I would argue that denotatively speaking empathy (identification with and understanding of another's situation, feelings, and motives) is a basic tenet of UCD.
Empathic Design is a specific intellectual construct with its own connotations. In the Wikipedia entry you linked, the Empathic Design process is as follows:
- Observation
- Capturing Data
- Reflection and Analysis
- Brainstorming for solutions
- Developing prototypes of possible solutions
The ISO standard for UCD has the following requirements:
- The design is based upon an explicit understanding of users, tasks and environments.
- Users are involved throughout design and development.
- The design is driven and refined by user-centred evaluation.
- The process is iterative.
- The design addresses the whole user experience.
- The design team includes multidisciplinary skills and perspectives.
The two are not incompatible. A recent study of Emphatic Design within the context of industrial product development defines it as a subset of UCD:
Empathic design is a design research approach that is directed towards building creative understanding of users and their everyday lives for new product development (NPD). Creative understanding is the combination of a rich, cognitive and affective understanding, and the ability to translate this understanding into user-centered products and services (Wright & McCarthy, 2005). It draws on information about the user and his/her everyday life, and it includes inspiration for design and empathy, or ‘a feel’ for the user (Postma, Lauche, & Stappers, 2009). The empathic design approach is considered most valuable in the early stages of NPD, when product opportunities need to be identified and product concepts developed (Koskinen & Battarbee, 2003).

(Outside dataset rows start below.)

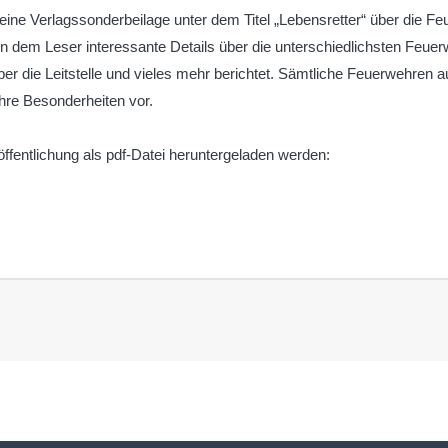
 eine Verlagssonderbeilage unter dem Titel „Lebensretter“ über die 
n dem Leser interessante Details über die unterschiedlichsten Feue
ber die Leitstelle und vieles mehr berichtet. Sämtliche Feuerwehren 
hre Besonderheiten vor.
ffentlichung als pdf-Datei heruntergeladen werden: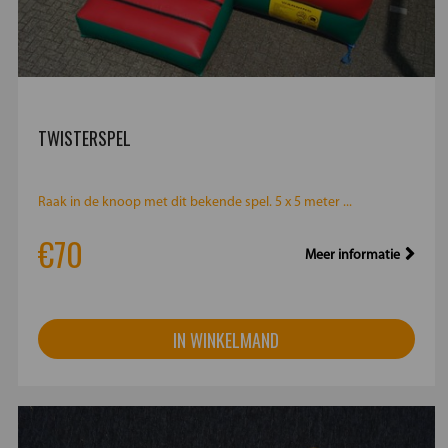
TWISTERSPEL
Raak in de knoop met dit bekende spel. 5 x 5 meter ...
€70
Meer informatie
IN WINKELMAND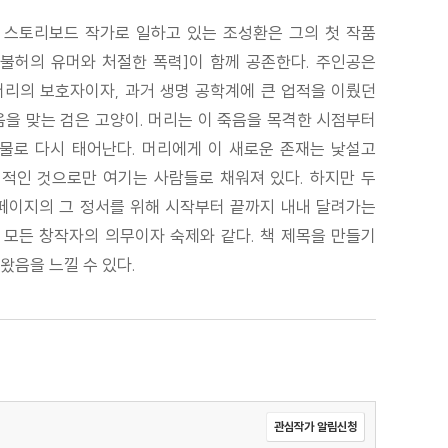
 스토리보드 작가로 일하고 있는 조성환은 그의 첫 작품
 불허의 유머와 처절한 폭력]이 함께 공존한다. 주인공은
 머리의 보호자이자, 과거 생명 공학계에 큰 업적을 이뤘던
음을 맞는 검은 고양이. 머리는 이 죽음을 목격한 시점부터
인물로 다시 태어난다. 머리에게 이 새로운 존재는 낯설고
기적인 것으로만 여기는 사람들로 채워져 있다. 하지만 두
페이지의 그 정서를 위해 시작부터 끝까지 내내 달려가는
 모든 창작자의 의무이자 숙제와 같다. 책 제목을 만들기
왔음을 느낄 수 있다.
관심작가 알림신청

One of the critiques of UCD is that it is not innovative:
Nothing revolutionary or innovative can result from the established user-centered design process that places user desires at the apex. I’ll give the classic example to illustrate: Could the iPod have come from a user-centered design (UCD) process? Of course not – if Apple had asked what type of music player people wanted, the answers would have been about a better CD player – smaller, better, fewer skips, maybe easier to hold, but a CD player nonetheless.
Some detractors of UCD's "participatory design process" subscribe to the "genius designer theory":
Genius design is broadly understood as one visionary person with a point of view that conceives an idea so innovative it would be impossible to obtain it by asking users what they want. Its biggest argument is: users don’t know what they want, and only the genius can come up with a true leap-forward.
Empathic Design is a specific type of "participatory design" which comes from the UCD school of thought. The debate of genius vs participatory design aside, in that larger context it is clear that Empathic Design's relationship to the overarching UCD philosophic point of view put the two in the same family tree.
As a user-centered approach Empathic Design is gaining an understanding of the user's needs and desires even if they are not consciously articulated or apparent to the user. It is a "design research approach" for addressing the "innovation" deficiency in the way UCD is commonly practiced, and in the future could become more relevant as UCD evolves in theory and practice.